→ DOCUMENT
# Best way to kill weeds and prep dirt for planting Giant Bermuda NK-37



## Homer.s (Oct 17, 2017)

Extremely new to all of this growing hay and cutting baling hay. I’m going to plant some Giant Bermuda NK-37 I’m in South Texas and rented some land very very cheap with irrigation rights from the river Separating United States from Mexico. I have an idea of what to do I’m going to spray roundup to kill all the weeds was thinking of mulching all of it and in 4 or 5 days later then was going to till the land about 6 inches. They used to plant Sorghum 2 or 3 years ago. But they abandoned the land and it’s just been sitting their. Any ideas how I should work the land before I spend money on seeding. It’s always hot and humid in my area with very little rain. I added some photos so you can have an idea jog how the land looks


----------



## somedevildawg (Jun 20, 2011)

Homer how many acres is that field. What's the reason for using a seeded variety of Bermuda?
The very first step is soil tests....create a baseline by which to measure your success (or lack thereof) in establishing soil fertility. May want to plant a cover crop this winter to aid in fertility and possibly produce some forage for spring. I'm bettin your PH is low in that sandy soil, probably gonna need copious amounts of lime, now would be the time to incorporate that into the soil whilst working the ground......soil tests #1. Hth


----------



## hillside hay (Feb 4, 2013)

Why did they stop growing sorghum there? One of the reasons I grow it is it's performance in marginal and neglected fields.


----------



## Tx Jim (Jun 30, 2014)

Most of the Giant Bermuda fields I've seen that were seeded around me either died out or reverted to Common Bermuda.


----------



## reede (May 17, 2010)

[Records drawn from a data source]
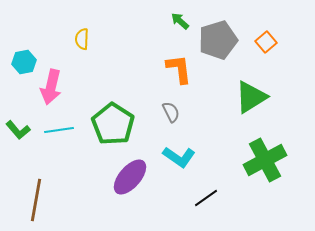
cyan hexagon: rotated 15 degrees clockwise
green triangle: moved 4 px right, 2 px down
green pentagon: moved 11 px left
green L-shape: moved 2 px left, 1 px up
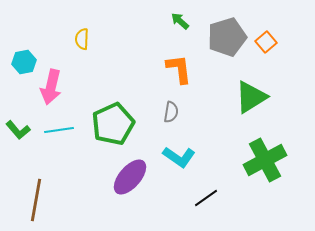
gray pentagon: moved 9 px right, 3 px up
gray semicircle: rotated 35 degrees clockwise
green pentagon: rotated 15 degrees clockwise
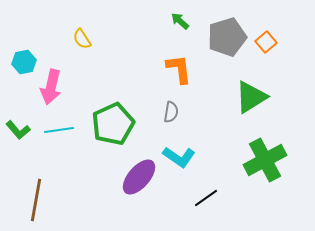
yellow semicircle: rotated 35 degrees counterclockwise
purple ellipse: moved 9 px right
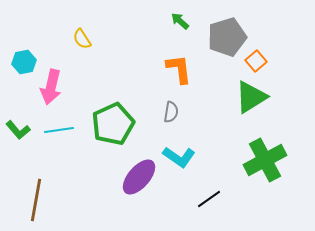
orange square: moved 10 px left, 19 px down
black line: moved 3 px right, 1 px down
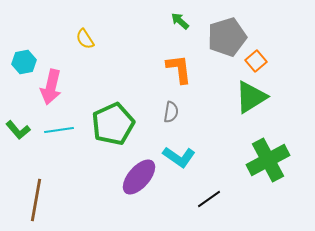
yellow semicircle: moved 3 px right
green cross: moved 3 px right
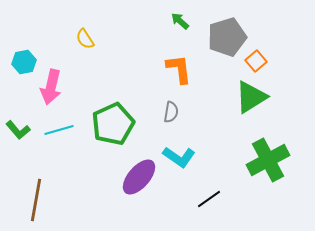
cyan line: rotated 8 degrees counterclockwise
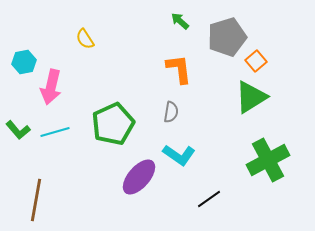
cyan line: moved 4 px left, 2 px down
cyan L-shape: moved 2 px up
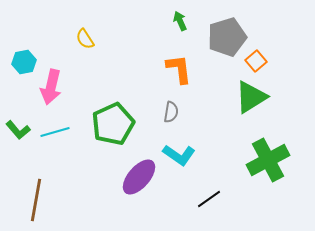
green arrow: rotated 24 degrees clockwise
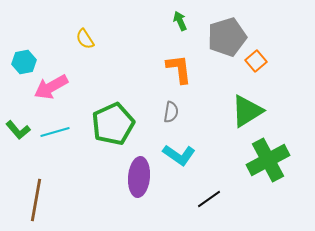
pink arrow: rotated 48 degrees clockwise
green triangle: moved 4 px left, 14 px down
purple ellipse: rotated 36 degrees counterclockwise
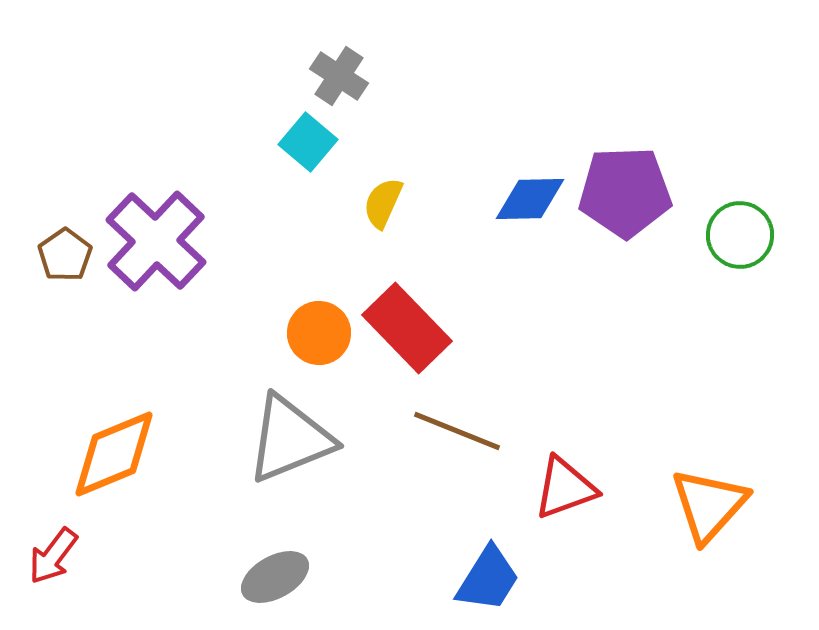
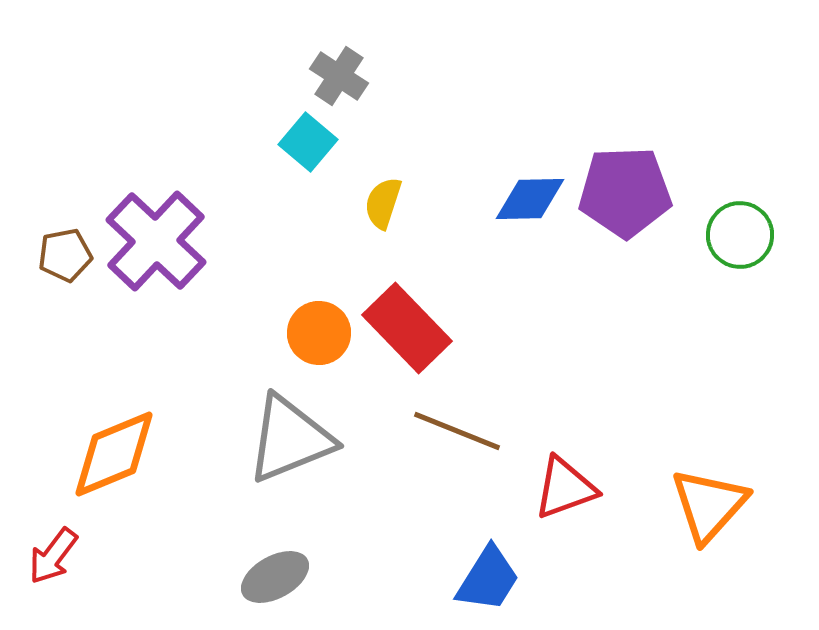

→ GOALS
**A.** Please reproduce the entries word for word, starting at the line that has "gray pentagon: moved 9 px right, 3 px up" and ending after the line that has "purple ellipse: moved 9 px right". Leave the picture lines out of your answer.
**B.** Carry the Giant Bermuda thread forward, picking up after its final line.
The Giant Bermuda thread and the entries were taken from unrelated sources.

→ PER-TASK OUTPUTS
**A.**
gray pentagon: moved 9 px right, 3 px up
gray semicircle: rotated 35 degrees clockwise
green pentagon: rotated 15 degrees clockwise
yellow semicircle: rotated 35 degrees counterclockwise
purple ellipse: moved 9 px right

**B.**
Now would be the time to kill any common bermuda that is there so that it won't compete with your new variety. Then, like everyone has said, soil test, lime, and fertilize so that your seed/sprigs have a good chance to thrive/survive.


----------



## Tim/South (Dec 12, 2011)

Tx Jim said:


> Most of the Giant Bermuda fields I've seen that were seeded around me either died out or reverted to Common Bermuda.


My thoughts as well. When I could not get any sprigged and began looking at seeded varieties, everything I read about Giant was it reverted back to Common after the third year. I could not find any yield reports after year 3.


----------



## Homer.s (Oct 17, 2017)

They guy that rented the land was doing good he got greedy because he was doing good and rented 500 acres that where next to that land he he also started to grow other crops and lost his ass because he did not have the equipment or the workers went bankrupt and lost everything. And the land owners is not a farmer as A matter of fact He works for the NRCS and he said he will help me with special programs.


----------



## Homer.s (Oct 17, 2017)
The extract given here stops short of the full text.